Turnberg, 18, designed and crafted her own prom dress and recently entered another dress in a gown competition, with encouragement and support from Ryles.

But Savannah McAlpin, another recent graduate who first had a class with Ryles as a sophomore, had a rocky start. "She thought I was a devil-child," McAlpin said.

"I was on [Savannah] like a bad rash," said Ryles, who said she never had discipline problems and has only sent two students to the principal's office in her career. "She was always skipping [class] or late or something."

"I've had her three times and each time we've gotten closer," said McAlpin, who also said she's since matured and just earned an "A" in Ryles' class.

Students boast of Ryles' generosity, candor and how she keeps her classes lively and interesting.

"She taught us how to take care of ourselves, not that my wife would agree," said David Covey, 56, with a laugh. Covey took bachelor homemaking with Ryles where "all the baseball and football players learned how to sew buttons on."

Ryles kept an open-door policy with her students, spending lunch periods talking students through their problems. "You could go to her and let it all out," said Britney Cyprian, 24, Seattle, who would go to Ryles when she and her boyfriend, at the time, were fighting. "That's what makes her special."

Almost became a nurse

Originally from Wenatchee, Ryles graduated from the University of Washington with a degree in education in 1965 after changing her major from nursing during her senior year.

"I was always [deciding] between being a nurse or a teacher," said Ryles, whose mother was a registered nurse and her father a career educator.

"I'm glad I wasn't a nurse because if I had lost a patient it would have killed me."

She was assigned to Roosevelt a few months after graduating, but didn't want to go.

"I didn't even want to come here," she said. "I pleaded with the personnel to switch me."

Ryles was concerned about the rumors she heard like "how stuffy" the school was.

"The teachers didn't talk to me for the first six months I was there," Ryles recalled.

But things turned around after a fellow teacher realized that her childhood crush was Ryles' father. After that, she was welcomed into the faculty.

And she's been a student — and teacher — favorite since.

"She is the glue to the fabric in that department," said Elnora Hookfin, a vice principal at Roosevelt who has known Ryles for 38 years. "I don't know what we are going to do without her."

Ryles also has taught science, English, math, food and nutrition, child development, home furnishings, independent living, and apparel and textiles, her most popular class, where students learn to stretch their clothing budget by designing and sewing their own clothes.

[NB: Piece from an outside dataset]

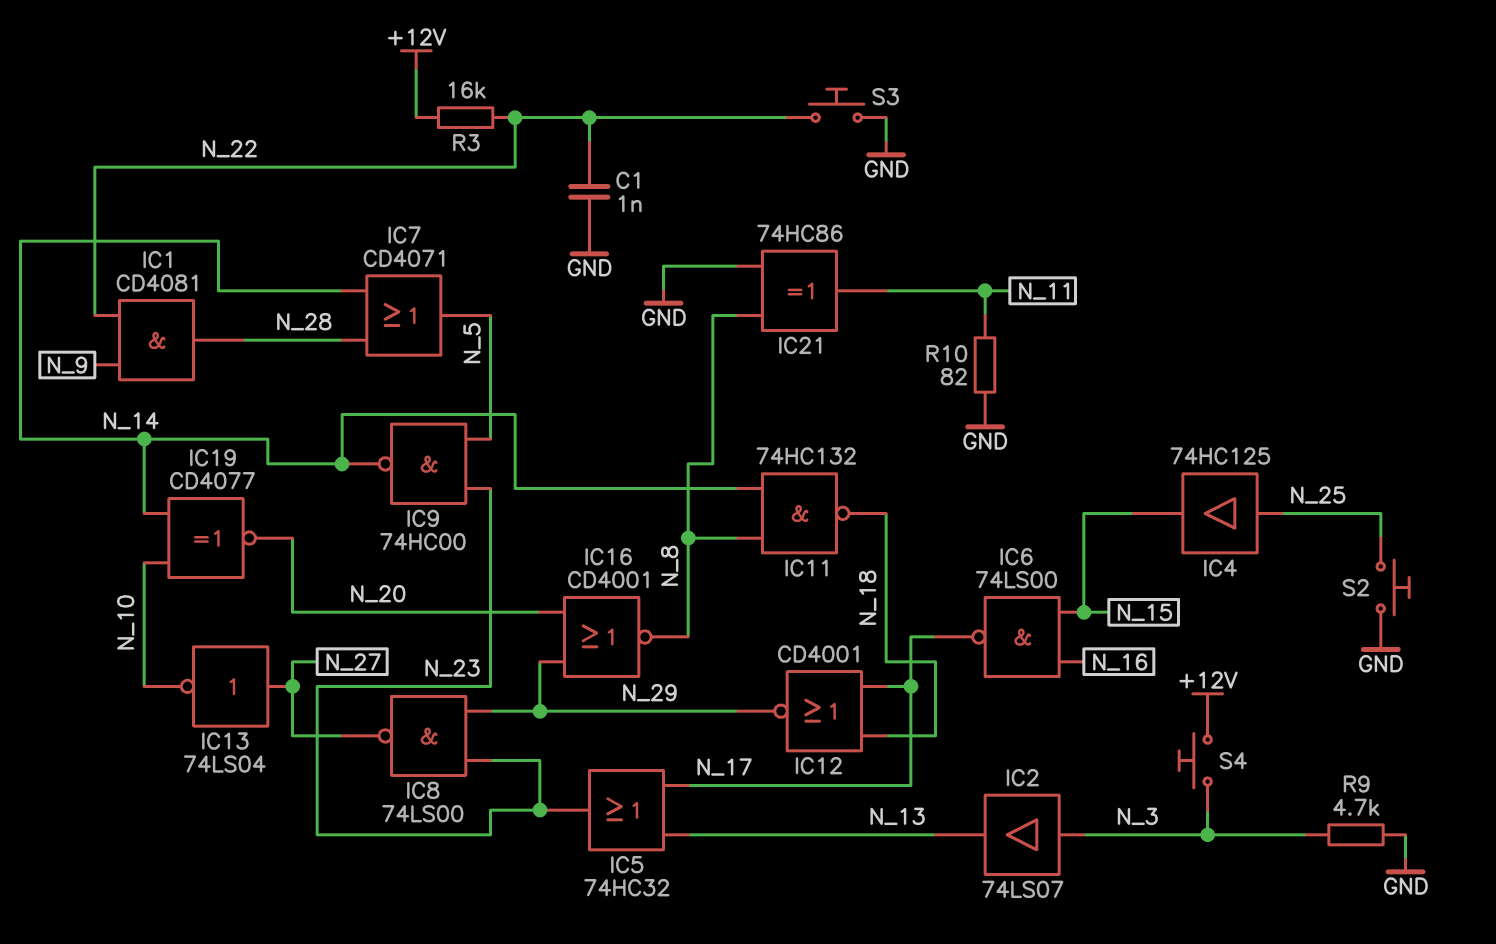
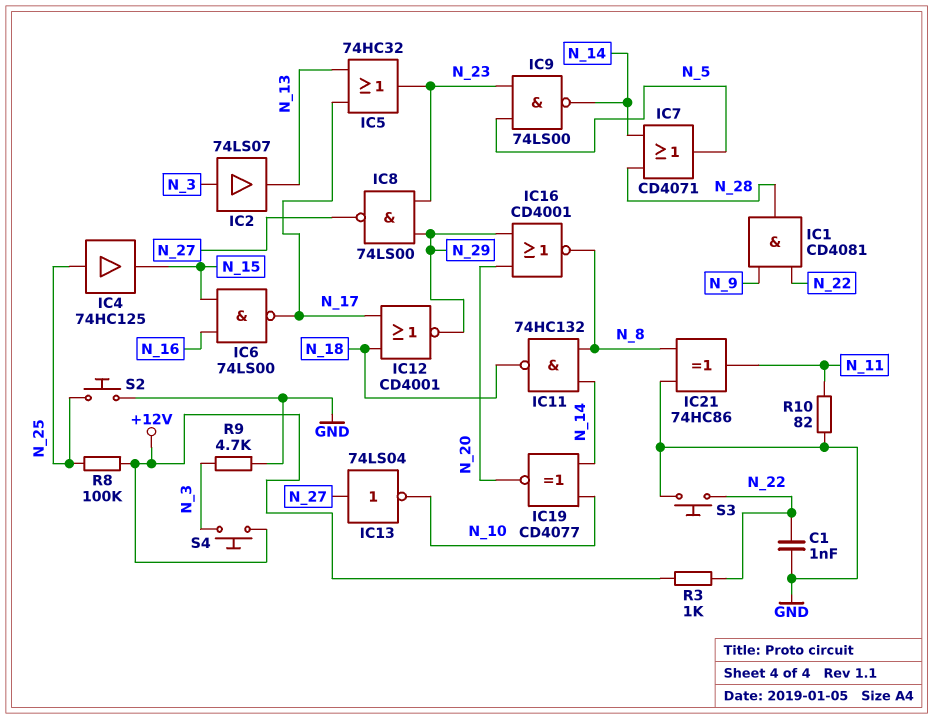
IC9: NAND 74HC00 (in N_5, in N_23, out N_14) -> NAND 74LS00 (in N_5, in N_23, out N_14)
R3: 16k (+12V, N_22) -> 1k (+12V, N_22)
R8: none -> 100k (+12V, N_25)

Robin Ogburn, who teaches independent living and child development at Roosevelt, is a former student of Ryles' and will take over the apparel and textiles class next school year.

"The last time I took sewing was 40 years ago from [Ryles]," said Ogburn, who plans on recruiting parent volunteers to help out with the class. "I'm going to try to uphold her legacy, but it's going to be hard."

She'll have help from Ryles, who said she plans to come back and help out as a volunteer.

"I'm amazed at her energy," said Marilyn Sizer, a language-arts teacher, who is also retiring this year after working at Roosevelt for the past 15 years.

"I'm surprised she's retiring, but I suppose it had to come sometime."